BEGIN
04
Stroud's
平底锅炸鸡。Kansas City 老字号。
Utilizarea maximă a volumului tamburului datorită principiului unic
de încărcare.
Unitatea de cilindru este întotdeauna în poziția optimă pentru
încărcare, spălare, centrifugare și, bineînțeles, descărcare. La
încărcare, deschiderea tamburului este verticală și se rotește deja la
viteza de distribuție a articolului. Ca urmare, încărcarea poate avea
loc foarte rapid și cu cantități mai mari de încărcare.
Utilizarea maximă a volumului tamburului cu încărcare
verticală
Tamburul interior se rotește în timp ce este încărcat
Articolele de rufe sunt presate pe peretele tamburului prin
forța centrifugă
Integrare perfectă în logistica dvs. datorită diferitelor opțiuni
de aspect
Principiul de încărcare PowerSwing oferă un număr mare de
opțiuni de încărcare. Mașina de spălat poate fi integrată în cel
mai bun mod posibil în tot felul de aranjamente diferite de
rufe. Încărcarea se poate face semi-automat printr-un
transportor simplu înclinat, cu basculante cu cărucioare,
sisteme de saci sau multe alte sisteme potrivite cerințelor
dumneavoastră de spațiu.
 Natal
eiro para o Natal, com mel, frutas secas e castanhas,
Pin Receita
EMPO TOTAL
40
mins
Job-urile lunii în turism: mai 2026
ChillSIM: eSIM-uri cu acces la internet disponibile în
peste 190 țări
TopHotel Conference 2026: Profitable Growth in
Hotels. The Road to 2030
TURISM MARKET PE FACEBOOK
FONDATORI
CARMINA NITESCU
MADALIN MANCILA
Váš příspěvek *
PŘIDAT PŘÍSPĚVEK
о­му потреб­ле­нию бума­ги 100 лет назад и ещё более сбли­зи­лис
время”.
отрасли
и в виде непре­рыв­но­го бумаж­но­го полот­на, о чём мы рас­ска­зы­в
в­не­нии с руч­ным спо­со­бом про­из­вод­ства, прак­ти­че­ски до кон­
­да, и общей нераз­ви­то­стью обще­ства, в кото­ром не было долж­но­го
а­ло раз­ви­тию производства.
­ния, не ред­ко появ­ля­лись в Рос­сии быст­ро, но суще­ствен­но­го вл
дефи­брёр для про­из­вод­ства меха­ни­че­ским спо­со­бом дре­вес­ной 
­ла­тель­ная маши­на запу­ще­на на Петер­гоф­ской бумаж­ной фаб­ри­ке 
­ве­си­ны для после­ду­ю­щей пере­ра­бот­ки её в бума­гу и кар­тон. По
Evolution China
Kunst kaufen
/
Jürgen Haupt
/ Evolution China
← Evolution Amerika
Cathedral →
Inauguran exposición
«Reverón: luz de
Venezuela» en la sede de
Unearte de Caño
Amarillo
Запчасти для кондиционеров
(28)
END
WORK TO COMPLETE >> Print the records above in full, exactly.

SOLUTION BELOW >>
04
Stroud's
平底锅炸鸡。Kansas City 老字号。
Utilizarea maximă a volumului tamburului datorită principiului unic
de încărcare.
Unitatea de cilindru este întotdeauna în poziția optimă pentru
încărcare, spălare, centrifugare și, bineînțeles, descărcare. La
încărcare, deschiderea tamburului este verticală și se rotește deja la
viteza de distribuție a articolului. Ca urmare, încărcarea poate avea
loc foarte rapid și cu cantități mai mari de încărcare.
Utilizarea maximă a volumului tamburului cu încărcare
verticală
Tamburul interior se rotește în timp ce este încărcat
Articolele de rufe sunt presate pe peretele tamburului prin
forța centrifugă
Integrare perfectă în logistica dvs. datorită diferitelor opțiuni
de aspect
Principiul de încărcare PowerSwing oferă un număr mare de
opțiuni de încărcare. Mașina de spălat poate fi integrată în cel
mai bun mod posibil în tot felul de aranjamente diferite de
rufe. Încărcarea se poate face semi-automat printr-un
transportor simplu înclinat, cu basculante cu cărucioare,
sisteme de saci sau multe alte sisteme potrivite cerințelor
dumneavoastră de spațiu.
 Natal
eiro para o Natal, com mel, frutas secas e castanhas,
Pin Receita
EMPO TOTAL
40
mins
Job-urile lunii în turism: mai 2026
ChillSIM: eSIM-uri cu acces la internet disponibile în
peste 190 țări
TopHotel Conference 2026: Profitable Growth in
Hotels. The Road to 2030
TURISM MARKET PE FACEBOOK
FONDATORI
CARMINA NITESCU
MADALIN MANCILA
Váš příspěvek *
PŘIDAT PŘÍSPĚVEK
о­му потреб­ле­нию бума­ги 100 лет назад и ещё более сбли­зи­лис
время”.
отрасли
и в виде непре­рыв­но­го бумаж­но­го полот­на, о чём мы рас­ска­зы­в
в­не­нии с руч­ным спо­со­бом про­из­вод­ства, прак­ти­че­ски до кон­
­да, и общей нераз­ви­то­стью обще­ства, в кото­ром не было долж­но­го
а­ло раз­ви­тию производства.
­ния, не ред­ко появ­ля­лись в Рос­сии быст­ро, но суще­ствен­но­го вл
дефи­брёр для про­из­вод­ства меха­ни­че­ским спо­со­бом дре­вес­ной 
­ла­тель­ная маши­на запу­ще­на на Петер­гоф­ской бумаж­ной фаб­ри­ке 
­ве­си­ны для после­ду­ю­щей пере­ра­бот­ки её в бума­гу и кар­тон. По
Evolution China
Kunst kaufen
/
Jürgen Haupt
/ Evolution China
← Evolution Amerika
Cathedral →
Inauguran exposición
«Reverón: luz de
Venezuela» en la sede de
Unearte de Caño
Amarillo
Запчасти для кондиционеров
(28)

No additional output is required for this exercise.